04 February 2021, The Tablet

Catch the heart off guard


 

Reading to surprise, inspire and console through Lent

ALBAN McCOY
“John of the Cross speaks to people who feel unable to change.” These arresting words at the very beginning of Fr Iain Matthew OCD’s book The Impact of God: Soundings from St John of the Cross (Hodder & Stoughton, £9.99; Tablet price £8.99), indicate how ­perfectly tuned it is for Lent, when we’re invited, in Seamus Heaney’s words, to allow our hearts to be blown open by God’s love for us. It is informed by lightly-worn scholarship – its author teaches at the Teresianum, the Carmelite Institute of Spirituality in Rome – and wise, if often discomfiting, insight, drawn from his fellow Carmelites, but also personal experience.

Refreshingly free of platitudes and clichés, Christian or otherwise, the book’s “meat” is drawn from the life and writings of the Spanish mystic St John of the Cross. John writes with disarming candour and directness of God’s love suffusing his relatively short life as a friar dedicated to (and suffering for) the sixteenth-century Carmelite reform initiated by his friend and confidante St Teresa of Avila. Their mutual influence – Matthew describes her as “the ­centre of an earthquake” – was critical for the development of both. Teresa said of John, “Even though he is small [chico], I understand him to be huge in the eyes of God.”

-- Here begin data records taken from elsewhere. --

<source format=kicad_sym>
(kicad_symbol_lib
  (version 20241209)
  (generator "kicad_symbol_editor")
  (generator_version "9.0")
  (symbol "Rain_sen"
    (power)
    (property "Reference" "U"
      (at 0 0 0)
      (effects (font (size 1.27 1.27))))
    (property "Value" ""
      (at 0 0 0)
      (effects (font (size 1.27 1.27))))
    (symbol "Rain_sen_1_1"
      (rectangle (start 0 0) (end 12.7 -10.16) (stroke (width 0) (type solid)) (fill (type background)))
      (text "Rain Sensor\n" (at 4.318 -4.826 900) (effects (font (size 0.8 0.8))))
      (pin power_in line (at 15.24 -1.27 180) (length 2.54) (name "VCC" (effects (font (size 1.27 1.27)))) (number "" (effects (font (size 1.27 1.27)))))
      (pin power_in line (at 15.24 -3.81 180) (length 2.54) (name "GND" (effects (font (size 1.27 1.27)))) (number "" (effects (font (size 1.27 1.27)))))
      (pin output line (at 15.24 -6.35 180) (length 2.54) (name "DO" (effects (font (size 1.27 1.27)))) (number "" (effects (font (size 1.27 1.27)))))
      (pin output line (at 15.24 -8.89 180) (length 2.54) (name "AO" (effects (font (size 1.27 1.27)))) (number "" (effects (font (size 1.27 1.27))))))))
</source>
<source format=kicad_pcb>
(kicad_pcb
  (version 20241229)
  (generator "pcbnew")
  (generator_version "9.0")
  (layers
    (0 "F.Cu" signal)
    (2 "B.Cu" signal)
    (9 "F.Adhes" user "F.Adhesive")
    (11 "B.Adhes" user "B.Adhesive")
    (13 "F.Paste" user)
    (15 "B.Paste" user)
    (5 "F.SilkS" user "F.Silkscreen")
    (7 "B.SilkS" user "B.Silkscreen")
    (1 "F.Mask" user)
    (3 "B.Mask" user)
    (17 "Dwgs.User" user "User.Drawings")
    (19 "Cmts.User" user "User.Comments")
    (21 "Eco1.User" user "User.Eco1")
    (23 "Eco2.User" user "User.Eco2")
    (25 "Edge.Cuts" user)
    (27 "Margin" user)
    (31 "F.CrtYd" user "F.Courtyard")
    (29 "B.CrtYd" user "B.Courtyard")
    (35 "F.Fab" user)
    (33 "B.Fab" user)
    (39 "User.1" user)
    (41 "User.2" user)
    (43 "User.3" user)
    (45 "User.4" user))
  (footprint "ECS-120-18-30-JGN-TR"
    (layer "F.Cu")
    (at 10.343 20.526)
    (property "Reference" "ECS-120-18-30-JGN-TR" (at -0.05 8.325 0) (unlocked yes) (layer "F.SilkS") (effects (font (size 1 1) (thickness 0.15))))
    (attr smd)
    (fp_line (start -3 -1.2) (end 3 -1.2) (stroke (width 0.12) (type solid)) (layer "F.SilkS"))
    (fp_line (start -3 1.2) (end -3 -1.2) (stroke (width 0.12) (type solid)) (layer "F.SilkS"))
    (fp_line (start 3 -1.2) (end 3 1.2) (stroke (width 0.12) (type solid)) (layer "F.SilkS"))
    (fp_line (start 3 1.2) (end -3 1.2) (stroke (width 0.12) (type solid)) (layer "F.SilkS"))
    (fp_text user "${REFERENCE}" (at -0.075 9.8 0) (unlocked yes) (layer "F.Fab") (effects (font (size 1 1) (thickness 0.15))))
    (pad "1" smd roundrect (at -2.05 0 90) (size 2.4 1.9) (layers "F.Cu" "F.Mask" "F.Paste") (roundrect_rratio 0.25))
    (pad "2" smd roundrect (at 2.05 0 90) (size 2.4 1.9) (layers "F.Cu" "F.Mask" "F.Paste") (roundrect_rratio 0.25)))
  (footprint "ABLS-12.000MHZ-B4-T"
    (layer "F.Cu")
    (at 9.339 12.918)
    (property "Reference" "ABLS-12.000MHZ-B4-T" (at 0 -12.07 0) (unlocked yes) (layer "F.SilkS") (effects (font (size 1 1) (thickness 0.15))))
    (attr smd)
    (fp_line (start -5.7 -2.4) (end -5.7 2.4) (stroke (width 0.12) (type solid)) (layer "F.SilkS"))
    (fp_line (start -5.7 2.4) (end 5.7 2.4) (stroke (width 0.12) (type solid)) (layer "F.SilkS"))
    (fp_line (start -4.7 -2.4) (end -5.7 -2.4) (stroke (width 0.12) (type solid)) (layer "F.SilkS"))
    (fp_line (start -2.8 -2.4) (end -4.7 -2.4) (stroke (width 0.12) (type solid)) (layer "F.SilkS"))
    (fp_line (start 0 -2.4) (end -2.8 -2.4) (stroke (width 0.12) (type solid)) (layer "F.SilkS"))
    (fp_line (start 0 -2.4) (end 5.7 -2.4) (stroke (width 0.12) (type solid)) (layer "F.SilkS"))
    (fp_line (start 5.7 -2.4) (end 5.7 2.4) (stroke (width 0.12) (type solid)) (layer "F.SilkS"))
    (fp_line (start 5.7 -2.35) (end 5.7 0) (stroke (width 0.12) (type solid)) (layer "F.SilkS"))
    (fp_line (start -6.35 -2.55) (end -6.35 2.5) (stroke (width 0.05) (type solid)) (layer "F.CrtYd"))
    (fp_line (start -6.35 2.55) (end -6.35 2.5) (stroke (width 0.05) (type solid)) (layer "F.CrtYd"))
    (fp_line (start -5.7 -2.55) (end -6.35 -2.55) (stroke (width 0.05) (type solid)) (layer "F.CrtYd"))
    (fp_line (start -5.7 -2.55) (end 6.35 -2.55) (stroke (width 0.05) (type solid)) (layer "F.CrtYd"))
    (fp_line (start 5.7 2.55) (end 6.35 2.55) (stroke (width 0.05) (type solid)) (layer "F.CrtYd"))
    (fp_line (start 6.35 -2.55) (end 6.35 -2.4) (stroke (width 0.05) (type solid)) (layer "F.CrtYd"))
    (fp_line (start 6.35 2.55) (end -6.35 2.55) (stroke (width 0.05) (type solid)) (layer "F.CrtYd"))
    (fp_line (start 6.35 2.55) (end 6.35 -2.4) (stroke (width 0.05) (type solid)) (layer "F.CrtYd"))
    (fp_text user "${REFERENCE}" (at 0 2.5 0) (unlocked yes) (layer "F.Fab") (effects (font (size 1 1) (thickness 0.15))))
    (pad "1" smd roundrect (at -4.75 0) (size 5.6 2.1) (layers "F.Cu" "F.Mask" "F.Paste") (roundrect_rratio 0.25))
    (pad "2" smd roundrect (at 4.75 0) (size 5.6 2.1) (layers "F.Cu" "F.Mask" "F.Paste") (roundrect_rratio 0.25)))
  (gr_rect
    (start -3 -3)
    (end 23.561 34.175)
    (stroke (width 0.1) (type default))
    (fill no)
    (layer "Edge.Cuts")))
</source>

Imprisoned (and even tortured) by opponents of the reform among his own brethren, John of the Cross wrote sublime poetry, expressing not only impassioned love, but deeply experienced doubt and perplexity. It is poetry born of his encounter with Christ, whose presence was, for him, felt rather than seen, as in the sense-deprived stillness of a darkened room. La noche oscura is the sub-text of all he writes.